**SOURCE EXTRACT**
┌──

A reasonably heterogenous infrastructure is very good when you're an order of magnitude bigger than entire datacenters, or so I hear.
I share your concern that RISC-V is currently largely confined to the MIPS space; and indeed it's a totally different ballgame to break into ARM's space, let alone x86 (but I don't see why RISC-V would seek the latter, especially considering POWER is up there).
The open source community has been questionning RISC-V's openess lately [1]. While I wish they could correct that, maybe that could give POWER an edge.
I don't really know what you mean by “more accomplished people than Keller” but I sure do share your overview.
My point was more that economies of scale happen with killer products (e.g. how CISC won over RISC back in the 90's, it wasn't about tech but about product, and as you say it falls down to sales and marketing). Somehow a guy like Jim got involved in some of the best scalers out there (AMD's x64, Apple's A chips, Tesla's self-driving AI, AMD's Zen, now something at Intel with 3D stacking most likely, and next...?)

└──

**TASK REQUIREMENTS**
1) In the processor-architecture comment, condense the paragraph that begins "My point was more that economies of scale" into a shorter version that keeps its main facts.
2) According to the processor-architecture comment, which space is RISC-V currently largely confined to?

**DATA SUPPLIED**
┌──

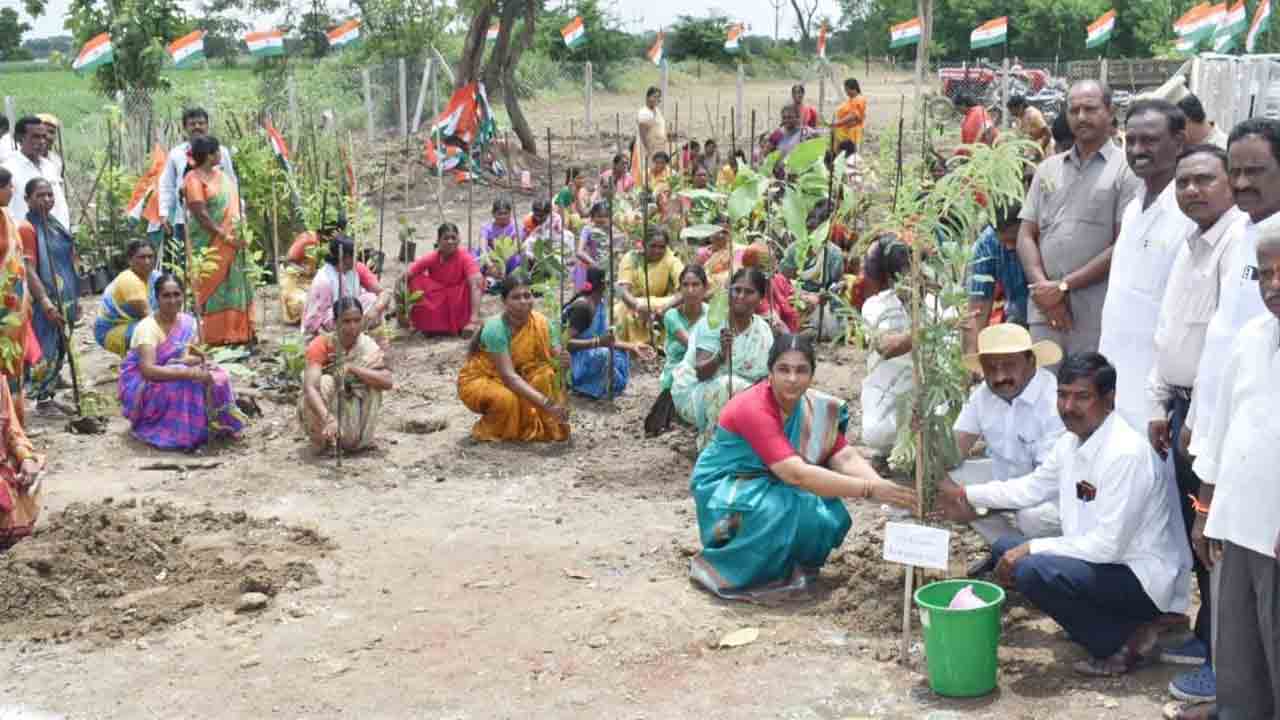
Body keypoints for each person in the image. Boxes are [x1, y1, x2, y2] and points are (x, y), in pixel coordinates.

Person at [935, 352, 1192, 677]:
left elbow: (1108, 546)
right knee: (1005, 548)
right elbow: (1030, 488)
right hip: (1103, 565)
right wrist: (964, 494)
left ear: (1109, 399)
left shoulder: (1125, 453)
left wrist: (1032, 548)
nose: (1069, 407)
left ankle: (1122, 643)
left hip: (1138, 577)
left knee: (1031, 570)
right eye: (1063, 395)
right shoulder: (1071, 443)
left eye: (1082, 397)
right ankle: (1116, 623)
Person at [1176, 120, 1280, 713]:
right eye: (1233, 170)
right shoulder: (1241, 237)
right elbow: (1230, 406)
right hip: (1236, 507)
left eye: (1254, 171)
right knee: (1239, 655)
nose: (1240, 183)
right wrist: (1207, 502)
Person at [689, 333, 915, 600]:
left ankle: (790, 569)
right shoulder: (753, 407)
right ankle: (738, 571)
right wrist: (869, 490)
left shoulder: (813, 405)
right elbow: (795, 474)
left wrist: (882, 486)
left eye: (801, 370)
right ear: (769, 373)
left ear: (812, 375)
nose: (792, 378)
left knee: (822, 511)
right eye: (783, 369)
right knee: (785, 506)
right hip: (727, 484)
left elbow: (843, 457)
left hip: (774, 479)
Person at [1145, 144, 1247, 715]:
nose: (1192, 191)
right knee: (1196, 535)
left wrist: (1200, 421)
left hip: (1212, 414)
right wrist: (1161, 404)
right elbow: (1171, 331)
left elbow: (1224, 346)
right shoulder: (1192, 245)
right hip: (1184, 409)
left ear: (1229, 182)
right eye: (1183, 183)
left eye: (1205, 180)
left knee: (1215, 540)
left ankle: (1224, 665)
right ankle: (1207, 635)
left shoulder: (1239, 245)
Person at [1017, 80, 1142, 360]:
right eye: (1074, 110)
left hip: (1095, 312)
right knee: (1044, 394)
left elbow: (1125, 244)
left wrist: (1064, 287)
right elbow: (1026, 234)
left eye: (1090, 108)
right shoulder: (1047, 169)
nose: (1081, 117)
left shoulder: (1126, 170)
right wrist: (1044, 291)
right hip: (1045, 313)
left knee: (1088, 397)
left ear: (1110, 112)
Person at [1098, 99, 1194, 432]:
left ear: (1179, 143)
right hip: (1116, 367)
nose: (1138, 149)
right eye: (1131, 140)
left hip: (1156, 384)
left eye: (1150, 140)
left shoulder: (1189, 214)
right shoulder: (1133, 207)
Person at [952, 324, 1065, 573]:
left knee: (1031, 516)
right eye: (991, 367)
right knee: (952, 479)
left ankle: (1047, 560)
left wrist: (974, 500)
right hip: (1009, 485)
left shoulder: (1054, 399)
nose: (1000, 376)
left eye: (1009, 365)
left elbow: (1042, 487)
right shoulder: (983, 396)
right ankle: (1005, 550)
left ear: (1031, 361)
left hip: (1055, 498)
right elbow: (954, 449)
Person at [118, 273, 244, 450]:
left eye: (177, 295)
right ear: (157, 298)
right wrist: (186, 371)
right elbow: (148, 370)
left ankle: (223, 425)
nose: (172, 300)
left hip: (173, 369)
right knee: (187, 382)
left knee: (219, 375)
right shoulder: (147, 328)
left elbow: (188, 355)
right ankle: (181, 435)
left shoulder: (187, 322)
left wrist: (194, 362)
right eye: (166, 296)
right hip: (143, 383)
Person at [457, 273, 570, 442]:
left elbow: (555, 357)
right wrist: (547, 404)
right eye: (516, 297)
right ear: (504, 301)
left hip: (520, 377)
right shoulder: (495, 328)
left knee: (546, 375)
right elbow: (509, 377)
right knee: (506, 400)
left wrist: (564, 361)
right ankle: (493, 429)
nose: (523, 302)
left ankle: (543, 428)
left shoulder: (543, 323)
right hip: (485, 378)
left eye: (527, 295)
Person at [671, 267, 775, 449]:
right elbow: (701, 373)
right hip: (699, 394)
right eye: (736, 290)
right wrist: (720, 355)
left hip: (745, 394)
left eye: (749, 292)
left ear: (760, 298)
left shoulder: (763, 330)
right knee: (729, 386)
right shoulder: (715, 324)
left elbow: (766, 376)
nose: (740, 296)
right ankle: (711, 450)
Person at [183, 135, 255, 346]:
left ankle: (238, 333)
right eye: (217, 152)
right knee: (213, 287)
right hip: (210, 242)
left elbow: (234, 206)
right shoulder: (193, 179)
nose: (221, 155)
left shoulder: (223, 176)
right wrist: (225, 236)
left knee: (235, 283)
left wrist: (239, 232)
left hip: (234, 242)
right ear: (209, 155)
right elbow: (201, 215)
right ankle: (214, 336)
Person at [299, 296, 393, 453]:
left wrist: (352, 368)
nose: (353, 326)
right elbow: (310, 387)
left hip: (355, 406)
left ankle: (357, 440)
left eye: (357, 320)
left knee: (373, 381)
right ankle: (324, 442)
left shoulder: (367, 345)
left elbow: (387, 381)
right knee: (325, 382)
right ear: (336, 322)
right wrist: (328, 419)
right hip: (328, 409)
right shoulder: (322, 344)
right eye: (346, 321)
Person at [17, 178, 78, 412]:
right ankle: (43, 399)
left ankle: (53, 382)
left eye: (50, 195)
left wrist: (76, 297)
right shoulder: (27, 228)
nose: (46, 200)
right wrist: (45, 302)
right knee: (46, 345)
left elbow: (68, 260)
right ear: (27, 199)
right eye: (40, 195)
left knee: (62, 341)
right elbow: (29, 269)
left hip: (66, 296)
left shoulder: (54, 224)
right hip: (46, 299)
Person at [151, 107, 238, 253]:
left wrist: (238, 211)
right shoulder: (176, 154)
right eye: (192, 124)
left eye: (201, 123)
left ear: (207, 126)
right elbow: (166, 185)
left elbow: (231, 182)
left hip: (221, 219)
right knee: (188, 263)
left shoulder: (221, 152)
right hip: (184, 220)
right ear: (185, 128)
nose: (197, 127)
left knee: (220, 264)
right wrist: (164, 213)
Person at [563, 267, 653, 400]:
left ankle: (608, 389)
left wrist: (633, 346)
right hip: (573, 360)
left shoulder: (599, 303)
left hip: (591, 350)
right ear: (602, 285)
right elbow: (564, 343)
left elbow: (608, 339)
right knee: (604, 354)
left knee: (620, 352)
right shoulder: (582, 308)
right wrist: (597, 342)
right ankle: (582, 386)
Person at [859, 234, 913, 453]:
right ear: (891, 278)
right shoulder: (876, 306)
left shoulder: (936, 303)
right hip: (888, 390)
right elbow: (886, 347)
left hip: (925, 391)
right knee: (877, 434)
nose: (913, 279)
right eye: (906, 273)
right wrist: (925, 332)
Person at [646, 265, 708, 435]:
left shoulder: (710, 314)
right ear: (679, 289)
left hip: (705, 366)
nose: (690, 290)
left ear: (705, 288)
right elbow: (692, 345)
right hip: (678, 372)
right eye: (686, 285)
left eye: (696, 285)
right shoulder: (672, 316)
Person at [0, 169, 38, 426]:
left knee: (13, 363)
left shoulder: (9, 219)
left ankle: (15, 424)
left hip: (13, 308)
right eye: (8, 186)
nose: (12, 190)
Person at [966, 203, 1029, 352]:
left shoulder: (1045, 232)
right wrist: (973, 361)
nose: (1009, 247)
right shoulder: (987, 244)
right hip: (1017, 318)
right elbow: (977, 310)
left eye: (1014, 240)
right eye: (1003, 241)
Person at [280, 221, 368, 324]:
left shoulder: (342, 266)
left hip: (310, 278)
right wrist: (304, 270)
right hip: (295, 278)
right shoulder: (308, 239)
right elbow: (288, 261)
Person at [405, 222, 482, 337]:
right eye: (446, 238)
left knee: (477, 280)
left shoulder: (465, 257)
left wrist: (473, 319)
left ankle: (463, 322)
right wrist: (402, 310)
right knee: (414, 279)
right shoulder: (432, 257)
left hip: (459, 301)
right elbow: (406, 276)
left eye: (453, 238)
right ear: (438, 241)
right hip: (438, 300)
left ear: (459, 240)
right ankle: (427, 322)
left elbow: (476, 284)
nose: (450, 241)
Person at [614, 227, 684, 346]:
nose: (657, 251)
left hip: (662, 304)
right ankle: (629, 348)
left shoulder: (671, 259)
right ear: (644, 244)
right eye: (653, 246)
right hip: (634, 303)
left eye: (662, 247)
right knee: (619, 311)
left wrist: (664, 309)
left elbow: (684, 290)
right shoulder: (631, 258)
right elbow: (623, 291)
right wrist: (638, 306)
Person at [2, 116, 70, 231]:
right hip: (25, 238)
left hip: (55, 236)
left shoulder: (50, 166)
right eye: (35, 137)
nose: (42, 142)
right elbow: (6, 211)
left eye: (44, 137)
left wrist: (66, 233)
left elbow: (60, 204)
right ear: (19, 138)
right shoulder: (8, 169)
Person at [94, 240, 159, 357]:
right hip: (110, 330)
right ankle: (138, 368)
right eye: (142, 257)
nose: (147, 261)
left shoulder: (156, 276)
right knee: (149, 332)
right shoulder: (128, 279)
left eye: (150, 257)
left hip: (135, 324)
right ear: (130, 260)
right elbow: (149, 317)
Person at [478, 197, 524, 287]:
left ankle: (506, 278)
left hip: (511, 260)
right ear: (493, 214)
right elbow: (483, 249)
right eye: (499, 214)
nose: (503, 216)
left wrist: (504, 263)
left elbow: (518, 247)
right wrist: (491, 265)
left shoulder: (517, 227)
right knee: (476, 255)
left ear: (510, 213)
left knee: (520, 258)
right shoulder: (486, 228)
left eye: (505, 213)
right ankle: (491, 279)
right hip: (492, 261)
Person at [696, 217, 745, 293]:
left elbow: (735, 275)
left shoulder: (737, 251)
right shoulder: (702, 253)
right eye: (717, 231)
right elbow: (696, 275)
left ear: (730, 234)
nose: (720, 235)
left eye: (724, 232)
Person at [632, 86, 668, 185]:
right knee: (646, 171)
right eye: (654, 97)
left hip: (658, 148)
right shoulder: (644, 113)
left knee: (658, 170)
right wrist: (648, 150)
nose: (657, 100)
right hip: (647, 149)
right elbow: (642, 133)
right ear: (648, 97)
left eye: (658, 97)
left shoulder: (657, 111)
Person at [832, 78, 867, 154]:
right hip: (844, 133)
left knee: (849, 155)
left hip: (851, 134)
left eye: (846, 90)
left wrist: (837, 123)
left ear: (852, 89)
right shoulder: (852, 100)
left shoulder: (859, 99)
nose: (846, 92)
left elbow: (853, 116)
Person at [554, 166, 590, 234]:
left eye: (583, 178)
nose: (582, 180)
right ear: (571, 180)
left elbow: (581, 212)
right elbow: (561, 211)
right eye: (579, 178)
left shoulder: (576, 191)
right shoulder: (566, 191)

└──

**ANSWER SET**
1) Economies of scale come from killer products rather than technology. CISC beat RISC in the 90s on product, which comes down to sales and marketing. Jim has worked on some of the best scalers: AMD's x64, Apple's A chips, Tesla's self-driving AI and AMD's Zen. He is now most likely doing something at Intel involving 3D stacking.

2) The MIPS space.